Never given an official U.S. theatrical release, Requiescant made the rounds through Europe and Asia sometimes in English-dubbed form as Kill and Pray, the title used for Wild East for a very limited 2005 release with a so-so, non-anamorphic transfer. Far better is the 2015 edition from Arrow Films simultaneously released in the U.S. and U.K. containing a fresh, vivid new transfer from a 2K scan of the original negative. It's gorgeous and very natural looking with highly impressive textures throughout, and the 1.85:1 framing looks perfect. Both the English and Italian tracks are included, and honestly it's a bit of a toss up as to which one is better. Damon speaks all of his lines in English (albeit dubbed), while the rest of the actors are speaking Italian or something else entirely that matches neither track (or, in a few cases, Spanish). Optional English subtitles are provided for the Italian track, along with an SHD subtitle track for the English dub. Both tracks sound excellent, so try them both and see which one you prefer.

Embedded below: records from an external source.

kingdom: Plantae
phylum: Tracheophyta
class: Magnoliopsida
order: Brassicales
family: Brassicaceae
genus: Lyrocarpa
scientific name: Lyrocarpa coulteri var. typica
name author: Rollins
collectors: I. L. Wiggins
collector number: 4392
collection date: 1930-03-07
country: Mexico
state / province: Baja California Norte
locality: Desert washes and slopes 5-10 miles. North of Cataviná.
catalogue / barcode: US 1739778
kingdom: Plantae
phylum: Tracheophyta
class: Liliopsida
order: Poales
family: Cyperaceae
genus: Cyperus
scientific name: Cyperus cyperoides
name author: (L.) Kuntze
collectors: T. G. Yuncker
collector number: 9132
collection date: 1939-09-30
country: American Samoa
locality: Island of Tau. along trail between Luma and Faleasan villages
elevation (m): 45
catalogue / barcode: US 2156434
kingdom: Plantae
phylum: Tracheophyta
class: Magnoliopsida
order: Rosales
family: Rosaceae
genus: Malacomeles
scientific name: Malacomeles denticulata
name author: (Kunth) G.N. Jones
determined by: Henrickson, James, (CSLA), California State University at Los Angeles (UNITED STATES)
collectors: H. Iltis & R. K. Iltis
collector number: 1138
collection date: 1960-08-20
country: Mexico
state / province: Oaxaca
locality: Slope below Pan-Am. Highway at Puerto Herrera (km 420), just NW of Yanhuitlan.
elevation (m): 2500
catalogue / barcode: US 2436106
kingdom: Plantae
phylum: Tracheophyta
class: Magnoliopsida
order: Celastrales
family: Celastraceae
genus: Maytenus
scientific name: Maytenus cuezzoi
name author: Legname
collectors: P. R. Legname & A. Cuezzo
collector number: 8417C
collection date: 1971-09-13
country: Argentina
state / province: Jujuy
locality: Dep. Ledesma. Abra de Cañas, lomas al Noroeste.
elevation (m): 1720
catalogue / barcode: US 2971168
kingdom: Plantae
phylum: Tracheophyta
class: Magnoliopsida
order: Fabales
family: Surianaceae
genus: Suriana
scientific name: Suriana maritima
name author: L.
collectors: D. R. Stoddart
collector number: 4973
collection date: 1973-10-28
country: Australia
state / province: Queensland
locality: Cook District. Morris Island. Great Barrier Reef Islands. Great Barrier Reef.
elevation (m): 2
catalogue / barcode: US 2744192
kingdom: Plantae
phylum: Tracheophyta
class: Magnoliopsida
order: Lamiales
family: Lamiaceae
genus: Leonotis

As for extras, Castel appears for a new 13-minute interview (in French with English subtitles) in which he talks about the dividing line of 1968 for making political statements in film, his choice to turn from acting to activism at the time, his work on the wonderfully nuts Matalo!, the anarchist script that transformed with the arrival of communist sympathies behind the camera, and the "Chaplinesque" element he added to his part. A 27-minute archival interview with Lizzani conducted for Koch Media by Freak-o-Rama for the 2012 German DVD is also included, in which he runs through his entire career from early days in neorealism and the process of casting and shooting this film, for which he tried to cast actors who had "resonance beyond behind a movie star" with connections to the cultural battles being waged at the time. Finally the package rounds out with the 3-minute dialogue-free trailer (which only uses the score by Riz Ortolani), the usual reversible artwork featuring the original poster art and a new design by Gilles Vranckx, and an illustrated booklet with a liner notes essay by Pasquale Iannone.